In the wake of discouraging news from hyper-local destination Backfence.com (in some ways this served as a testimonial to the sustainability of online hyper-local destination sites as we pointed out a few weeks ago), Sebastien Provencher points to a few relevant blog posts.
Long Tail theory creator Chris Anderson coins the term: “The Vanishing Point Theory of News” on his blog:
Our interest in a subject is in inverse proportion to its distance (geographic, emotional or otherwise) from us. For instance, the news that my daughter got a scraped knee on the playground today means more to me than a car bombing in Kandahar…There’s nothing new about this (it’s a truism of the American newsroom that Paris, Texas counts for more than Paris, France), but it bears repeating. The future of media is to stop boring us with news that doesn’t relate to our lives. I’ll start reading my “local” newspaper again when it covers my block.
The need to position hyper-local news content to help newspapers gain a local edge on competing news aggregators such as Google News and Yahoo! News was recently echoed by Seattle Times columnist Danny Westneat, and by Editor and Publisher columnist Steve Outing. The Wall Street Journal (sub required) meanwhile reported yesterday on the dilema facing many papers – most notably The Boston Globe – to deploy finite editorial resources to local rather than global coverage.
Provencher also posts a retort to Anderson’s theory from Terry Heaton’s PoMo blog;
Even though I am a strong believer in hyper-local content being key to the evolution of local media, I’m not sure I completely endorse this theory (full-disclosure: I’m a newspaper junkie). Would a “local” paper without national or international news make it more relevant? It’s possible but in this case, you’d need another newspaper to quench your international news needs. And maybe that’s truly the future of the newspaper industry. In a few years, you might find only authoritative international newspaper brands (New York Times, Le Monde, The Guardian, La Stampa, The Globe & Mail, etc.) and strong hyper-local newspapers. All the ones in the middle will either have evolved or died. This is very similar to what happened in the retail business.
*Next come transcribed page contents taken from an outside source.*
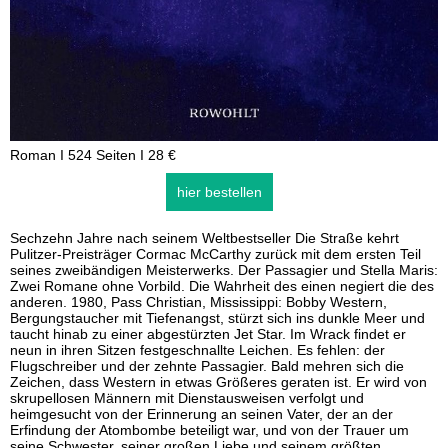
Roman I 524 Seiten I 28 €
hier bestellen
Sechzehn Jahre nach seinem Weltbestseller Die Straße kehrt
Pulitzer-Preisträger Cormac McCarthy zurück mit dem ersten Teil
seines zweibändigen Meisterwerks. Der Passagier und Stella Maris:
Zwei Romane ohne Vorbild. Die Wahrheit des einen negiert die des
anderen. 1980, Pass Christian, Mississippi: Bobby Western,
Bergungstaucher mit Tiefenangst, stürzt sich ins dunkle Meer und
taucht hinab zu einer abgestürzten Jet Star. Im Wrack findet er
neun in ihren Sitzen festgeschnallte Leichen. Es fehlen: der
Flugschreiber und der zehnte Passagier. Bald mehren sich die
Zeichen, dass Western in etwas Größeres geraten ist. Er wird von
skrupellosen Männern mit Dienstausweisen verfolgt und
heimgesucht von der Erinnerung an seinen Vater, der an der
Erfindung der Atombombe beteiligt war, und von der Trauer um
seine Schwester, seiner großen Liebe und seinem größten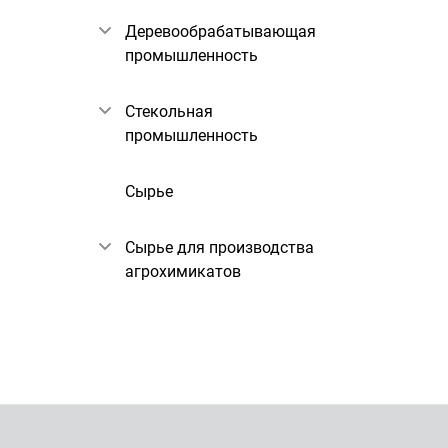
Деревообрабатывающая
промышленность
Стекольная
промышленность
Сырье
Сырье для производства
агрохимикатов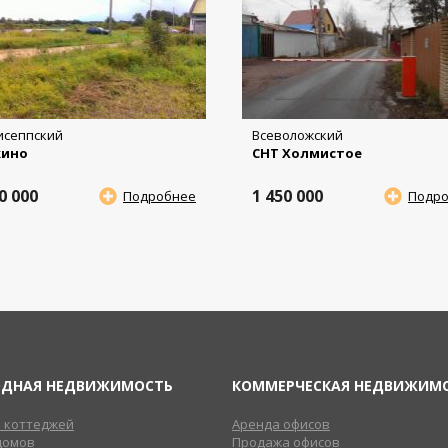
исеппский
Всеволожский
кино
СНТ Холмистое
00 000
1 450 000
Подробнее
Подр
ОДНАЯ НЕДВИЖИМОСТЬ
КОММЕРЧЕСКАЯ НЕДВИЖИМ
 коттеджей
Аренда офисов
домов
Продажа офисов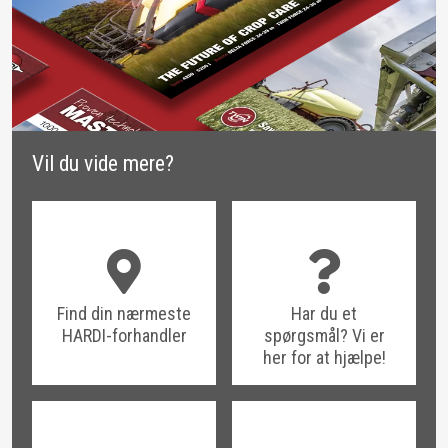
Vil du vide mere?
Find din nærmeste
Har du et
HARDI-forhandler
spørgsmål? Vi er
her for at hjælpe!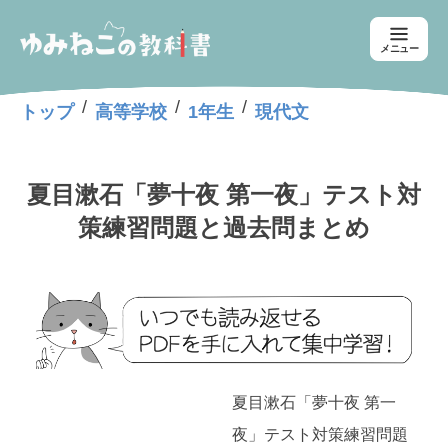
メニュー
/
/
/
トップ
高等学校
1年生
現代文
夏目漱石「夢十夜 第一夜」テスト対
策練習問題と過去問まとめ
夏目漱石「夢十夜 第一
夜」テスト対策練習問題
This is an interesting theory. The reality is that the web has commoditized national news. The only way to differentiate it is to have a specific angle of coverage at which you excel (Wall Street Journal), or unique voices that demand a premium (New York Times). Notice that these are two major papers that can get away with charging for online premium access.
The third strategy is to leverage a position that can’t be replicated by aggregators; local. This hasn’t really been done in a meaningful way online by local newspapers, or any national publisher with a patchwork of local assets. The opportunity exists, however, to create attractive and unique local destinations.
This could involve personalized news readers (a la MyYahoo!) that bring together national news, local news, classifieds, directory listings, local weather and sports, movie listings (traditionally all siloed into different search buckets). This can all be customized with RSS, and can offer a unique local experience (although challenges still exist in getting people to use RSS – partly a function of the confusion that yet another 3 letter tech acronym elicits, and the time it takes to set up a feed reader).
Still many of these concepts can be applied to search, by having newspaper websites that bring up many of these different types of content (classifieds, yellow pages, news that is local, national, and even that of competing publications) in search results. Planet Discover — bought last year by Gannett — is working on some interesting search products that do this. The next step is execution; newspapers that don’t do this will continue to lose readers to the comprehensive experience offered by Google News and Yahoo! News.
The newspaper industry is clearly in a tumultuous time and there is a great deal of experimentation with online models (the creation of local ad networks such as Yahoo!’s recently formed consortium and that formed by Gannett, McClatchy and Tribune are other examples).
How to maintain the advantages of hyper-local in a scalable online business model has proven to be a sizeable challenge. But there is also an opportunity for someone to fill this hyper-local gap on a national level. Maybe it’s Backfence (likely not), or maybe the truth lies in a low overhead aggregation model like Placeblogger (more likely), but it’s clear that the need is there.